* [CONSIGNA]:
Reproduce sin ningún cambio todas las líneas de cada una de las entradas que siguen.

* [ENTRADAS PROPORCIONADAS]:
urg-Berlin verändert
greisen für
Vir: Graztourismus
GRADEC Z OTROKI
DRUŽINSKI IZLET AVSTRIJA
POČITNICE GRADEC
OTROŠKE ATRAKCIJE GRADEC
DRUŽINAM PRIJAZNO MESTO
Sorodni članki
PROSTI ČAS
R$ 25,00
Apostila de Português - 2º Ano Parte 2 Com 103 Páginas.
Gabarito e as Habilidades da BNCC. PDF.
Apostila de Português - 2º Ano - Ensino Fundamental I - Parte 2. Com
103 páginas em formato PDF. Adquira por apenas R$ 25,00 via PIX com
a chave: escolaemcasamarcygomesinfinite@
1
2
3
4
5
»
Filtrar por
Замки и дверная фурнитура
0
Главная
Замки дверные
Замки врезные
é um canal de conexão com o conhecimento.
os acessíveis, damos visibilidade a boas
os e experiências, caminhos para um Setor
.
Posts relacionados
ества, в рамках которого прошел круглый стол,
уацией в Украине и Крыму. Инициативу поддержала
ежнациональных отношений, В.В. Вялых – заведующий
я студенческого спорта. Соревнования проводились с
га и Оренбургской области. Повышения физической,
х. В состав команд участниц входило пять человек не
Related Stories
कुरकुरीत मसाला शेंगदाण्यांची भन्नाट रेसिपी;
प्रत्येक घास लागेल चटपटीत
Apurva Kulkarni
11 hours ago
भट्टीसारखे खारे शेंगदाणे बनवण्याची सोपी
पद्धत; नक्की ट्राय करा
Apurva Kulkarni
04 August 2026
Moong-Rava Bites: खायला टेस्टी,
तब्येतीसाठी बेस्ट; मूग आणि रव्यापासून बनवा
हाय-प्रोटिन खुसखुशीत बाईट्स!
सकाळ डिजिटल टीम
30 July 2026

* [RESPUESTA]:
urg-Berlin verändert
greisen für
Vir: Graztourismus
GRADEC Z OTROKI
DRUŽINSKI IZLET AVSTRIJA
POČITNICE GRADEC
OTROŠKE ATRAKCIJE GRADEC
DRUŽINAM PRIJAZNO MESTO
Sorodni članki
PROSTI ČAS
R$ 25,00
Apostila de Português - 2º Ano Parte 2 Com 103 Páginas.
Gabarito e as Habilidades da BNCC. PDF.
Apostila de Português - 2º Ano - Ensino Fundamental I - Parte 2. Com
103 páginas em formato PDF. Adquira por apenas R$ 25,00 via PIX com
a chave: escolaemcasamarcygomesinfinite@
1
2
3
4
5
»
Filtrar por
Замки и дверная фурнитура
0
Главная
Замки дверные
Замки врезные
é um canal de conexão com o conhecimento.
os acessíveis, damos visibilidade a boas
os e experiências, caminhos para um Setor
.
Posts relacionados
ества, в рамках которого прошел круглый стол,
уацией в Украине и Крыму. Инициативу поддержала
ежнациональных отношений, В.В. Вялых – заведующий
я студенческого спорта. Соревнования проводились с
га и Оренбургской области. Повышения физической,
х. В состав команд участниц входило пять человек не
Related Stories
कुरकुरीत मसाला शेंगदाण्यांची भन्नाट रेसिपी;
प्रत्येक घास लागेल चटपटीत
Apurva Kulkarni
11 hours ago
भट्टीसारखे खारे शेंगदाणे बनवण्याची सोपी
पद्धत; नक्की ट्राय करा
Apurva Kulkarni
04 August 2026
Moong-Rava Bites: खायला टेस्टी,
तब्येतीसाठी बेस्ट; मूग आणि रव्यापासून बनवा
हाय-प्रोटिन खुसखुशीत बाईट्स!
सकाळ डिजिटल टीम
30 July 2026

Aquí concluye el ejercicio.